The other major point is that operating a superconducting magnet at higher temperatures doesn't just mean a poorer scanner - raising the temperature will stop the magnet superconducting and it will quench, meaning it's effectively useless. You might be able to make the magnets out of other materials, but this is (a) expensive, and (b) unless you can get things to superconduct above 40K, you still need liquid Helium to cool them (you can get down to around 40K with other refrigeration techniques at present). It's also not just a matter of getting the magnet superconducting - once you start putting a current through it, the magnet will heat up and the critical temperature actually reduces, so it's not just a case of finding a material that will superconduct above 40K.

And Olle, yes, helium will indeed slowly leach out of the atmosphere into space. It's light enough that there's not really anything to stop it. It's also VERY expensive to extract the little helium that is in the atmosphere and liquify it.

Good thing that low-field MRI is starting to mature:

They rely on superconducting quantum interference devices, or SQUIDs, to detect the very low fields.
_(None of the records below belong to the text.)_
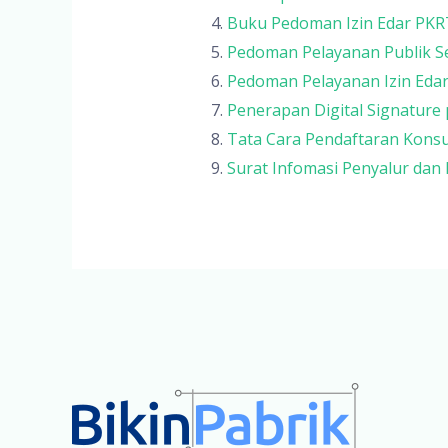
Buku Pedoman Izin Edar PKR
Pedoman Pelayanan Publik Ser
Pedoman Pelayanan Izin Edar
Penerapan Digital Signature
Tata Cara Pendaftaran Konsu
Surat Infomasi Penyalur dan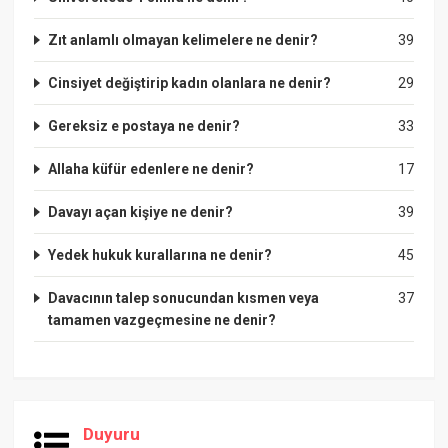
Zıt anlamlı olmayan kelimelere ne denir?
39
Cinsiyet değiştirip kadın olanlara ne denir?
29
Gereksiz e postaya ne denir?
33
Allaha küfür edenlere ne denir?
17
Davayı açan kişiye ne denir?
39
Yedek hukuk kurallarına ne denir?
45
Davacının talep sonucundan kısmen veya
37
tamamen vazgeçmesine ne denir?
Duyuru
In cooling, the alternatives to Helium are Neon and Hydrogen. Here is an excerpt from Wikipedia:

Neon is the second-lightest noble gas, glows reddish-orange in a vacuum discharge tube and has over 40 times the refrigerating capacity of liquid helium and three times that of liquid hydrogen (on a per unit volume basis).[5] In most applications it is a less expensive refrigerant than helium.[6]

http://en.wikipedia.org/wiki/Neon ... and for Hydrogen:
http://en.wikipedia.org/wiki/Hydrogen

Helium is only needed for cooling applications below 14K (-259C).

Rembrandt,

You have the wrong picture with your story. This is the correct one.

Thanks,

;-)

Hmm... unlike fossil fuel, helium is abiotic.

I wonder how long it will take the gas fields to replenish themselves from natural alpha sources? (not that we can wait that long, it's just an idle question)

Helium isn't consumed during the reaction, so this isn't much of an issue. It's like saying we'll run out of platinum for our catalytic converters, but in fact we just reuse and recycle platinum from older cars as they are decomissioned. Since it isn't a fuel, we won't run out. As long as it is contained, this isn't much of an issue.
I'm actually more concerned with what we'll do with all the helium by-product produced by millions of years of deuterium-tritium fusion, but that won't be much of an issue for a really long time.